Work to be completed:
Could you print the stretch of lines below from the one with "middle mcp: (60, 91)" through the one with "middle tip: (729, 454)", exactly as they stand and without any pictures?

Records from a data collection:
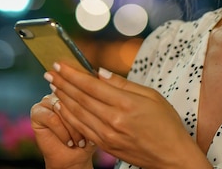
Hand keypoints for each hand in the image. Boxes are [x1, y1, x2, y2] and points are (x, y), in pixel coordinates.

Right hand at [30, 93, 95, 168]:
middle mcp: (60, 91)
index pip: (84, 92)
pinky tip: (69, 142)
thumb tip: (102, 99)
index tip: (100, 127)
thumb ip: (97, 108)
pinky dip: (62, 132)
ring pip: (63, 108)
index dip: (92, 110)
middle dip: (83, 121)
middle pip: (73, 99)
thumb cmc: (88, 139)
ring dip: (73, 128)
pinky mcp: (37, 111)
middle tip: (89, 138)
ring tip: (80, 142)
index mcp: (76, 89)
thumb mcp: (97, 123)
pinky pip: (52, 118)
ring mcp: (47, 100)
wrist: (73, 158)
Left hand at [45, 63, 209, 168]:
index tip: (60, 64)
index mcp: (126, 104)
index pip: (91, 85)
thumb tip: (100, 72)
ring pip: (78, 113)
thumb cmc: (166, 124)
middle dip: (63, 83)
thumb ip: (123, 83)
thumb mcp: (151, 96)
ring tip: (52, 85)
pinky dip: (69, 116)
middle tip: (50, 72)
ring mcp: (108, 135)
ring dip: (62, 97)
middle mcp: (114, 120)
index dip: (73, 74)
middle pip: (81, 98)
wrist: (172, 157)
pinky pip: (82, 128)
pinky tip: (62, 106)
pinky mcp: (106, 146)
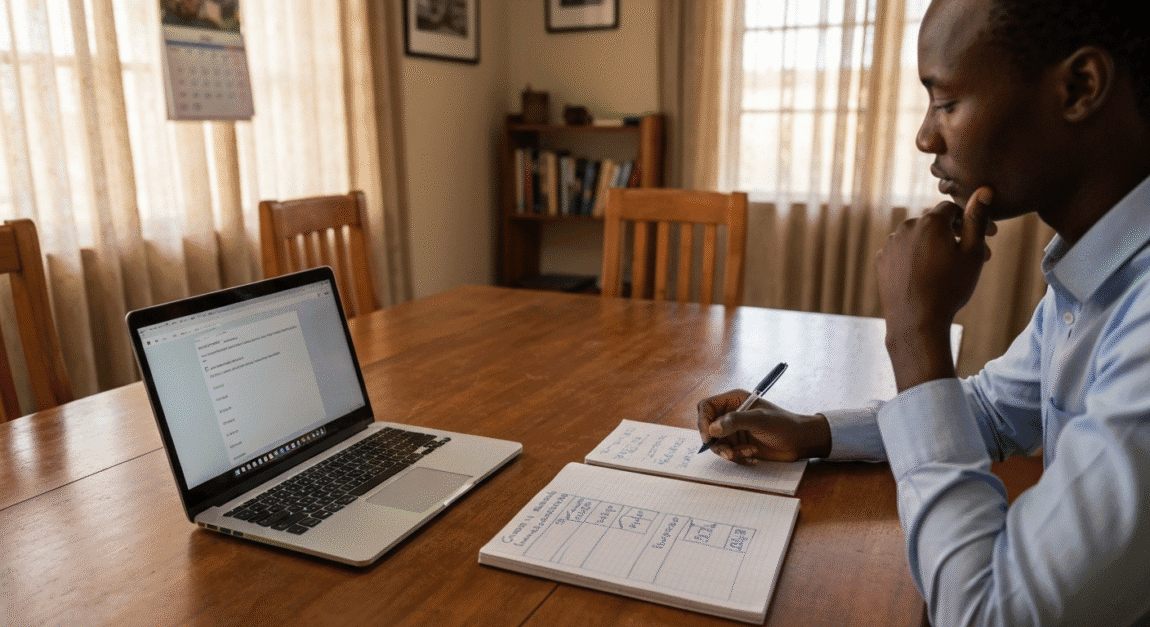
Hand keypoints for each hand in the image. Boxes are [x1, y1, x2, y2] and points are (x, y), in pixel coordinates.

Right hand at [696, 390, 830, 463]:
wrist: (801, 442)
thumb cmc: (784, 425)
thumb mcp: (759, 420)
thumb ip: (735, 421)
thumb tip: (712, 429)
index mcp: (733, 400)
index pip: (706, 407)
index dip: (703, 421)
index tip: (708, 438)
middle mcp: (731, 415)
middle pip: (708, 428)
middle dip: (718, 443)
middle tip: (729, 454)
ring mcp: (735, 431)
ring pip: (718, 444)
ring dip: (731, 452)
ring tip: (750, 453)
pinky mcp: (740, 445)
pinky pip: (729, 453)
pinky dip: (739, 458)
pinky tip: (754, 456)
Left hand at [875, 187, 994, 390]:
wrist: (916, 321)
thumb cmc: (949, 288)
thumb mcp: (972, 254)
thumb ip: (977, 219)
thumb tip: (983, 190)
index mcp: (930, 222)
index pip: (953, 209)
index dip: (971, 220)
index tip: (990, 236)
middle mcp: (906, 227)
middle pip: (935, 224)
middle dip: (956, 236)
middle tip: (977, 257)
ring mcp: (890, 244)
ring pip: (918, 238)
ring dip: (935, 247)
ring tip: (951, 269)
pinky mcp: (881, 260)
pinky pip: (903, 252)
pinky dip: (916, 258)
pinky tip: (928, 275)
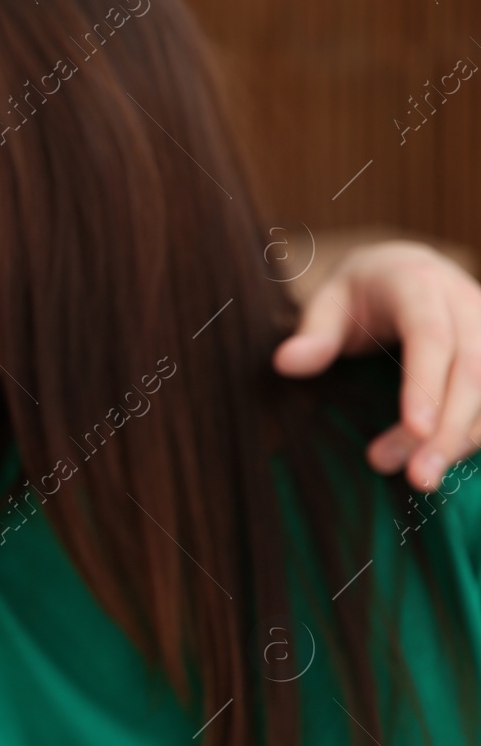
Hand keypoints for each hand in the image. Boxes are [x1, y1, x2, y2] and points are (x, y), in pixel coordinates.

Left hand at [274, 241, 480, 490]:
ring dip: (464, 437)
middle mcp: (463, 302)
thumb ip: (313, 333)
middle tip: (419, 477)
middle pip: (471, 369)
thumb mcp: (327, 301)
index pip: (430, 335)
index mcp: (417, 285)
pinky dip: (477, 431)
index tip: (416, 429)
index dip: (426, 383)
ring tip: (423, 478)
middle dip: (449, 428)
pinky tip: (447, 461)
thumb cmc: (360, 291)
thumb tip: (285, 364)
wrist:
* * *
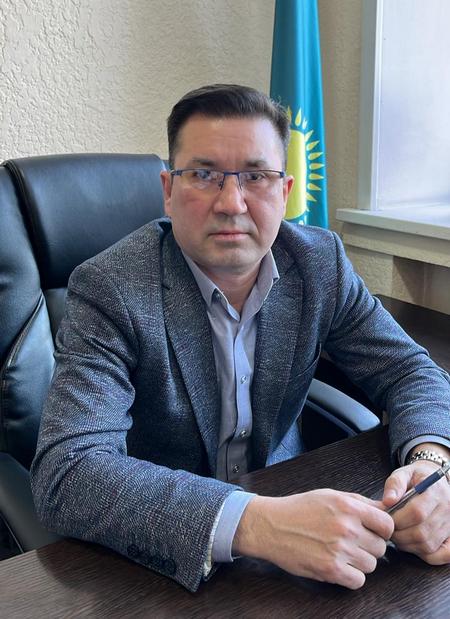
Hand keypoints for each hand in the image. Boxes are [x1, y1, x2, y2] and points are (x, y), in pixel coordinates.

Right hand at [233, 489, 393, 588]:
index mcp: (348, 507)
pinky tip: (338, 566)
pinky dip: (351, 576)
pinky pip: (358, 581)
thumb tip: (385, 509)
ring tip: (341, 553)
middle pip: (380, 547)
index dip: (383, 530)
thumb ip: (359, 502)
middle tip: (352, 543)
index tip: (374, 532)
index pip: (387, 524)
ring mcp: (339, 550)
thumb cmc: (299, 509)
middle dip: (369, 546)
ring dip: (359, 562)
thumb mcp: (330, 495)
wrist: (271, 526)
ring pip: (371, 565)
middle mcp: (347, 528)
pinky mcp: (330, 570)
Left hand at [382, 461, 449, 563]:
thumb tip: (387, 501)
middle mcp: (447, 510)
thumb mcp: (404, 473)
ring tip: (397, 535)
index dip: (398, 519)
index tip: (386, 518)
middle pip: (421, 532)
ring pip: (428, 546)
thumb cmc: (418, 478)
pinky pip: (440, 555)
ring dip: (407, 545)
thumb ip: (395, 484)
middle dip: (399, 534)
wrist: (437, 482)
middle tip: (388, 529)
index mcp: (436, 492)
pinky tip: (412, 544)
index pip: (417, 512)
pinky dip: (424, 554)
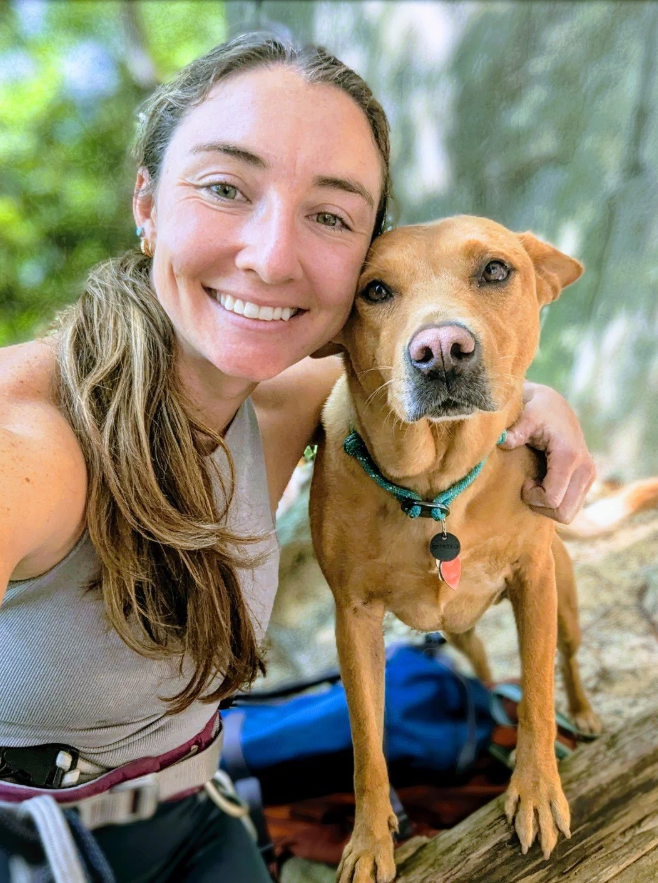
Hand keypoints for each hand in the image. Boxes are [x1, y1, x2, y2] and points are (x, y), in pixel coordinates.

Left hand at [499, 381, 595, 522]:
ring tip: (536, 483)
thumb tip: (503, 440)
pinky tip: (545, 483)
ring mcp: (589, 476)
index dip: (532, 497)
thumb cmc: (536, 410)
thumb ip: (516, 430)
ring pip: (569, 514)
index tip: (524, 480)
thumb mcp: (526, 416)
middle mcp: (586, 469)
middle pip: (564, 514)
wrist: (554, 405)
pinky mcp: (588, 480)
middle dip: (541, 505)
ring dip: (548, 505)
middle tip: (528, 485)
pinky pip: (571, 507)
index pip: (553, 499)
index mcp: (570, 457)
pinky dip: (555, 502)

Exercise result:
middle mcp: (60, 91)
index pip: (84, 92)
pinky tip: (69, 142)
thumb tip: (102, 99)
index tip: (100, 127)
thumb ip: (97, 108)
pinky dip: (62, 132)
ring pip: (63, 108)
index dip: (92, 110)
middle dip: (83, 121)
middle pip: (73, 99)
thumb cmc: (88, 139)
ring dip: (73, 128)
pinky mcp: (37, 111)
middle tip: (89, 138)
ring tip: (80, 142)
index mcp: (76, 89)
thumb mcp: (97, 123)
pinky pip: (52, 118)
ring mcp: (47, 100)
wrist: (73, 158)
Left hand at [45, 63, 209, 168]:
index tip: (60, 64)
index mcp: (126, 104)
index pip: (91, 85)
thumb tip: (100, 72)
ring pip: (78, 113)
thumb cmc: (166, 124)
middle dip: (63, 83)
thumb ip: (123, 83)
thumb mcp: (151, 96)
ring tip: (52, 85)
pinky dip: (69, 116)
middle tip: (50, 72)
ring mcp: (108, 135)
ring dip: (62, 97)
middle mcp: (114, 120)
index dip: (73, 74)
middle pip: (81, 98)
wrist: (172, 157)
pinky pip: (82, 128)
pinky tip: (62, 106)
pinky mcp: (106, 146)
Hand keypoints for each hand in the image. Boxes are [x1, y1, x2, y2] and points are (x, y), in pixel coordinates.

Right hand at [696, 390, 830, 463]:
wrist: (801, 442)
thumb cmc: (784, 425)
thumb mcp: (759, 420)
thumb ip: (735, 421)
thumb tip: (712, 429)
index mcp: (733, 400)
index pip: (706, 407)
index dip: (703, 421)
index tip: (708, 438)
middle mcp: (731, 415)
middle pip: (708, 428)
middle dip: (718, 443)
middle tip: (729, 454)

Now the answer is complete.